• 0 Posts
Joined 1 year ago
Cake day: June 30th, 2023


  • Yeah I get it 100%. But that’s what I’m saying. I’m already working on and with models that have entire codebase level fine-tuning and understanding. The company I work at is not the first pioneer in this space. Problem understanding and interpretation— all of what you said is true— there are causal models being developed (I am aware of one team in my company doing exactly that) to address that side of software engineering.

    So. I don’t think we are really disagreeing here. Yes, clearly AI models aren’t eliminating humans from software today; but I also really don’t think that day is all that far away. And there will always be need for humans to build systems that serve humans; but the way we do it is going to change so fundamentally that “learn C, learn Rust, learn Python” will all be obsolete sentiments of a bygone era.

  • But that’s not what the article is getting at.

    Here’s an honest take. Let me preface this with some credential: I’m an AI Engineer with many years in field. I’m directly working on right now multiple projects that augment and automate code generation, documentation, completion and even system design/understanding. We’re not there yet. But the pace of progress in how fast we are improving our code-AI is astounding. Exponential growth in capability and accuracy and utility.

    As an anecdotal example; a few years ago I decided I would try to learn Rust (programming language), because it seemed interesting and we had a practical use case for a performant, memory-efficient compiled language. It didn’t really work out for me, tbh. I just didn’t have the time to get very fluent with it enough to be effective.

    Now I’m on a project which also uses Rust. But with ChatGPT and some other models I’ve deployed (Mixtral is really good!) I was basically writing correct, effective Rust code within a week—accepted and merged to main.

    I’m actively using AI code models to write code to train, fine-tune, and deploy AI code models. See where this is going? That’s exponential growth.

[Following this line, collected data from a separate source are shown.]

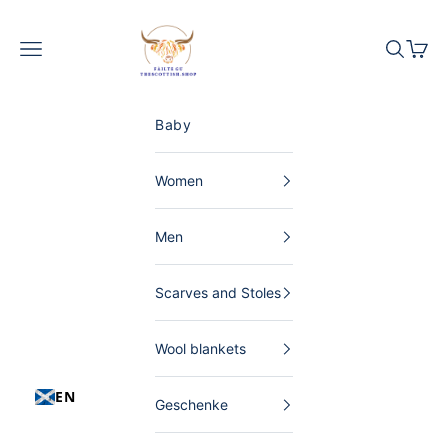
Skip to content
The Scottish Shop Germany
Menu
Search
Shopp
Baby
Women
Men
Scarves and Stoles
Wool blankets
EN
Geschenke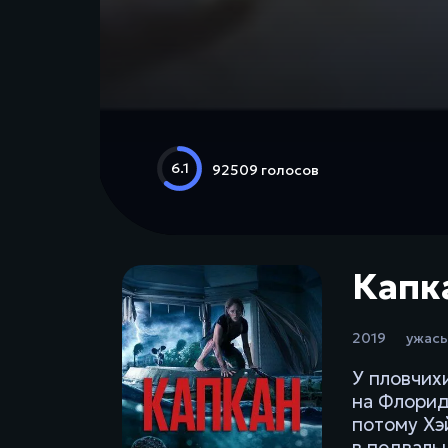
6.1
92509 голосов
Капка
2019
ужас
У пловчих
на Флорид
потому Хэ
в подваль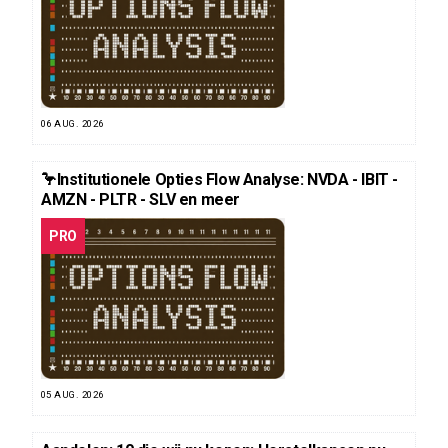
06 AUG. 2026
🦩Institutionele Opties Flow Analyse: NVDA - IBIT -
AMZN - PLTR - SLV en meer
PRO
05 AUG. 2026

    I honestly don’t know if I’d recommend to my young kids programming as a career now even if it has been very lucrative for me and will take me to my retirement just fine. It excites me and scares me at the same time.

  • ONNX Runtime is actually decently well optimized to run on CPUs; even with large models. However, the simple truth is that there’s really no escaping that Billion+parameter models need to be quantized and even pruned heavily to fit in memory and not saturate the CPU cache so inferences/generations don’t take forever. That’s a reduction in accuracy, so the quality of the generations aren’t great.

    There is a lot of really interesting research and development being done right now on smart quantization and pruning. Model serving technologies are improving rapidly too—paged attention is a really cool technique (for transformer based models) for effectively leveraging tensor core hardware—I don’t think that’s supported on CPU yet but it’s probably not that far off.

    It’s a really active field and there’s just as much interest in running huge models on huge hardware as there is big models on small hardware. I recently heard of layerwise inference for CPUs; load each layer of the network to the CPU cache on demand. That’s typically a bottleneck operation on GPUs but CPU memoery so bloody fast that it might actually work fine. I haven’t played with it myself, or read the paper all that deeply so I can’t really comment more than it’s an interesting idea.